Records shown ▸
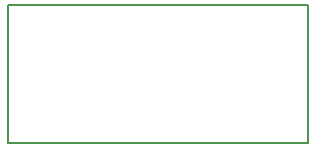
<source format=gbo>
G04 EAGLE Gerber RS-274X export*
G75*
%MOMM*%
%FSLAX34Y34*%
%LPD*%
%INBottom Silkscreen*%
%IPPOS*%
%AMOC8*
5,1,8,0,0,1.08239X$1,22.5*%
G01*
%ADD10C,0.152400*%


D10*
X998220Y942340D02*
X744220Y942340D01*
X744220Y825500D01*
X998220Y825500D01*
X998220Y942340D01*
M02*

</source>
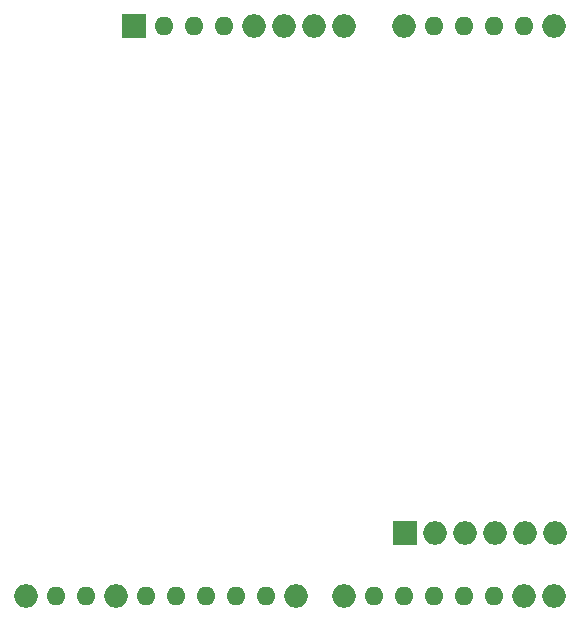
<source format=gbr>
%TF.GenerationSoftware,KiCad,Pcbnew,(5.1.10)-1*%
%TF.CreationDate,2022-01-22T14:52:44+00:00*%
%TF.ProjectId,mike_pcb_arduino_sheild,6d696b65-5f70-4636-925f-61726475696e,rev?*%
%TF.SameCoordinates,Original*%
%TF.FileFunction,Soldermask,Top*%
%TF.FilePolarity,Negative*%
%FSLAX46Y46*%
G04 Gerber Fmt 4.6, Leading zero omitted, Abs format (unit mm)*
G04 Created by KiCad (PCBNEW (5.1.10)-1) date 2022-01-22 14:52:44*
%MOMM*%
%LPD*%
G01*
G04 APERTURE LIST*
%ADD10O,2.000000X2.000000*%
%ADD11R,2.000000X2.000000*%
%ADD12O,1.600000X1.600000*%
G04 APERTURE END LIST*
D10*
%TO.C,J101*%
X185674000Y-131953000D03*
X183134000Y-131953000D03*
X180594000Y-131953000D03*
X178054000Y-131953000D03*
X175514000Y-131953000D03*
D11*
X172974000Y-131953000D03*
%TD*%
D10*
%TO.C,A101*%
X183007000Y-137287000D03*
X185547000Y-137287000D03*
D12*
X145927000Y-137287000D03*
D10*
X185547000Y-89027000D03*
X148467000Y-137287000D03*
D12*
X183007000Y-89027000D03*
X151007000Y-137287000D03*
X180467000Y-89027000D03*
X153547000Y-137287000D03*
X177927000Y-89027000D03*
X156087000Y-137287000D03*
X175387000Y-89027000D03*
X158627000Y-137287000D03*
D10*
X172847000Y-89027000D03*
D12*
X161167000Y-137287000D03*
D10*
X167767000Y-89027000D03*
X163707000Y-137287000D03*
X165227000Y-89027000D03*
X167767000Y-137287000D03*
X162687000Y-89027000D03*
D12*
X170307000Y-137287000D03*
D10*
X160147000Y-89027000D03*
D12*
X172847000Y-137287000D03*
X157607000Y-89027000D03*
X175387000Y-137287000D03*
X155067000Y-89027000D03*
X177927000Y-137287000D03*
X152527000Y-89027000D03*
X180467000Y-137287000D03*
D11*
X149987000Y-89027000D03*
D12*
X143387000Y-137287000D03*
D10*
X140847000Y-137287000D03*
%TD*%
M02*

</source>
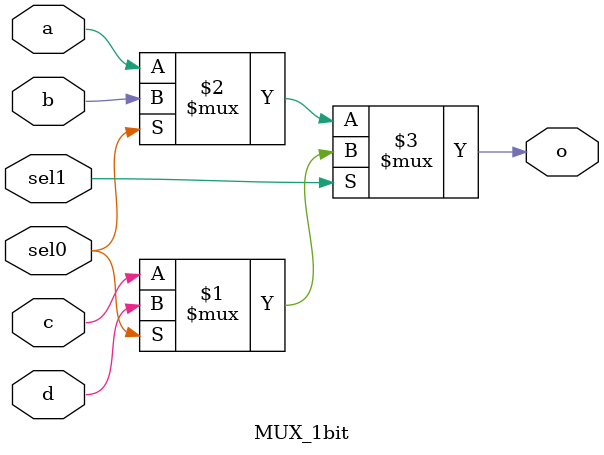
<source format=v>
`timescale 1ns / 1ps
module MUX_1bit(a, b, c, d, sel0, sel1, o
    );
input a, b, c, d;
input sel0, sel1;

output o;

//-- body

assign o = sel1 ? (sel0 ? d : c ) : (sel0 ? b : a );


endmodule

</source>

---

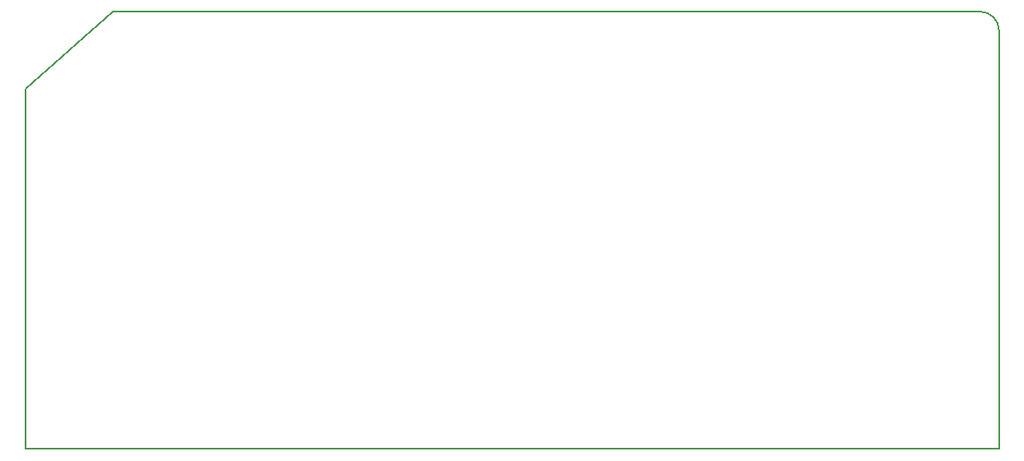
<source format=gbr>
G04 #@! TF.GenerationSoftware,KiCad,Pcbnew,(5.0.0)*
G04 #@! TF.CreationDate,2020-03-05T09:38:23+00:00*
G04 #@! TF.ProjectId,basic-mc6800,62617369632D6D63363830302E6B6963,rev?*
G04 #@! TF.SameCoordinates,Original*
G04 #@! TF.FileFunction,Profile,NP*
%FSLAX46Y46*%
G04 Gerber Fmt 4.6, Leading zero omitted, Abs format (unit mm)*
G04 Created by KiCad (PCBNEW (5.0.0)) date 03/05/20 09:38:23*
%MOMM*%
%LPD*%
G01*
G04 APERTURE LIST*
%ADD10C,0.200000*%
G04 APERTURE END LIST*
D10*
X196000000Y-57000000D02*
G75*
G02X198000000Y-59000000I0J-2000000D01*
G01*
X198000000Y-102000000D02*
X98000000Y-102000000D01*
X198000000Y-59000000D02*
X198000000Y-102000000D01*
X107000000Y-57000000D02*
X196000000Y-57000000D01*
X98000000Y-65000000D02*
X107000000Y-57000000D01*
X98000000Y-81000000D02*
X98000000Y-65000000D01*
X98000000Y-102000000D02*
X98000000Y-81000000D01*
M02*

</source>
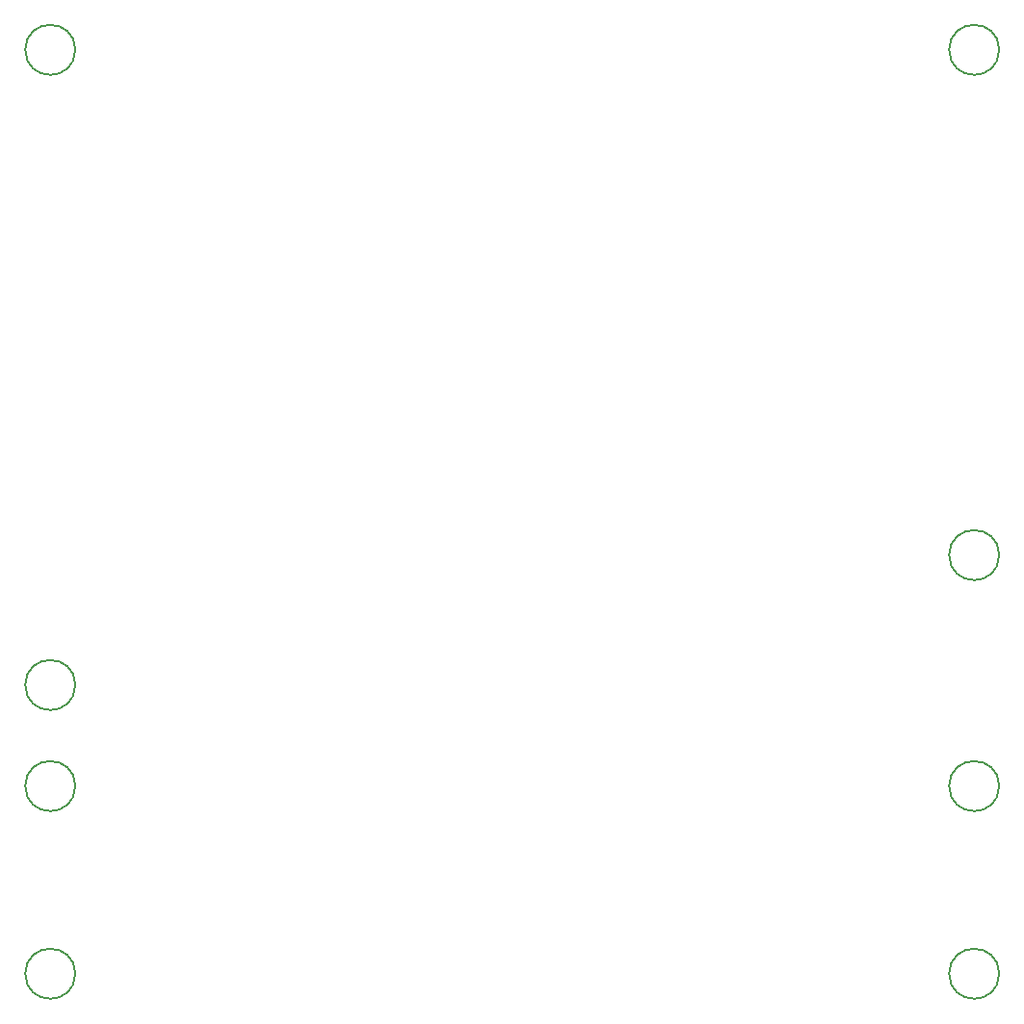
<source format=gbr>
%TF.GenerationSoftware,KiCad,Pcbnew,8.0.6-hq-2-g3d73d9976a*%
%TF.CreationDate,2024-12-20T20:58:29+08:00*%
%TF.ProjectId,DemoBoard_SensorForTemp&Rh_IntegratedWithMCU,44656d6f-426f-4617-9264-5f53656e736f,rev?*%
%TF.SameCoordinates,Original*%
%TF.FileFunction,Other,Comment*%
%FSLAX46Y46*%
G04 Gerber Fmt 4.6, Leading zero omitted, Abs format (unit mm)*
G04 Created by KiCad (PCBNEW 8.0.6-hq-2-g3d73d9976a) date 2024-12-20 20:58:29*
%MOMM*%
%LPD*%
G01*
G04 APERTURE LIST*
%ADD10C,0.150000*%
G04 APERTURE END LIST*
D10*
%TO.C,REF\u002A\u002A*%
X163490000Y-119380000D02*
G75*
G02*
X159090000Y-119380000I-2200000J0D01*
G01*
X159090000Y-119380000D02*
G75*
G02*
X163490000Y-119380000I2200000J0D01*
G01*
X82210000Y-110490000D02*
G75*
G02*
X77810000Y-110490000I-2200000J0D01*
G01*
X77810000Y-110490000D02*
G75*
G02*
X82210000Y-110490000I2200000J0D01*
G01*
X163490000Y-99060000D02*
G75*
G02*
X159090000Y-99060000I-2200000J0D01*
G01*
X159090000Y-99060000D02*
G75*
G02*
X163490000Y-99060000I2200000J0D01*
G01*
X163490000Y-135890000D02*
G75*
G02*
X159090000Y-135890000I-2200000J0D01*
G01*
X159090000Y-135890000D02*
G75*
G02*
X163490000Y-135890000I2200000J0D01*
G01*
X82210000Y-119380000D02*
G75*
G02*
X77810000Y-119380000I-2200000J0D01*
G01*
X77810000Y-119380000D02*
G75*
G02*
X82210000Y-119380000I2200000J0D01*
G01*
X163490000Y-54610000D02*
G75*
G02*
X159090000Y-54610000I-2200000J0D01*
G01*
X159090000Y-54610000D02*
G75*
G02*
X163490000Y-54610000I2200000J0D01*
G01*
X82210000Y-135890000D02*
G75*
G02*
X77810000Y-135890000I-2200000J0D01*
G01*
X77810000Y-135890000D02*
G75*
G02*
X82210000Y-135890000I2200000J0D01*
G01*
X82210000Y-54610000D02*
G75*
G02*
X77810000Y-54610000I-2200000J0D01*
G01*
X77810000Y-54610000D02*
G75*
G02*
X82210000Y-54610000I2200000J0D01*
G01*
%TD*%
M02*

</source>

Written task ▸ Copy the entries above exactly, but only the stretch from the line containing "X998220Y942340D01*" through the line containing "X178054000Y-131953000D03*". Keep both end lines; drop the pictures.

Answer box ▸
X998220Y942340D01*
M02*

</source>
<source format=gbr>
%TF.GenerationSoftware,KiCad,Pcbnew,(5.1.10)-1*%
%TF.CreationDate,2022-01-22T14:52:44+00:00*%
%TF.ProjectId,mike_pcb_arduino_sheild,6d696b65-5f70-4636-925f-61726475696e,rev?*%
%TF.SameCoordinates,Original*%
%TF.FileFunction,Soldermask,Top*%
%TF.FilePolarity,Negative*%
%FSLAX46Y46*%
G04 Gerber Fmt 4.6, Leading zero omitted, Abs format (unit mm)*
G04 Created by KiCad (PCBNEW (5.1.10)-1) date 2022-01-22 14:52:44*
%MOMM*%
%LPD*%
G01*
G04 APERTURE LIST*
%ADD10O,2.000000X2.000000*%
%ADD11R,2.000000X2.000000*%
%ADD12O,1.600000X1.600000*%
G04 APERTURE END LIST*
D10*
%TO.C,J101*%
X185674000Y-131953000D03*
X183134000Y-131953000D03*
X180594000Y-131953000D03*
X178054000Y-131953000D03*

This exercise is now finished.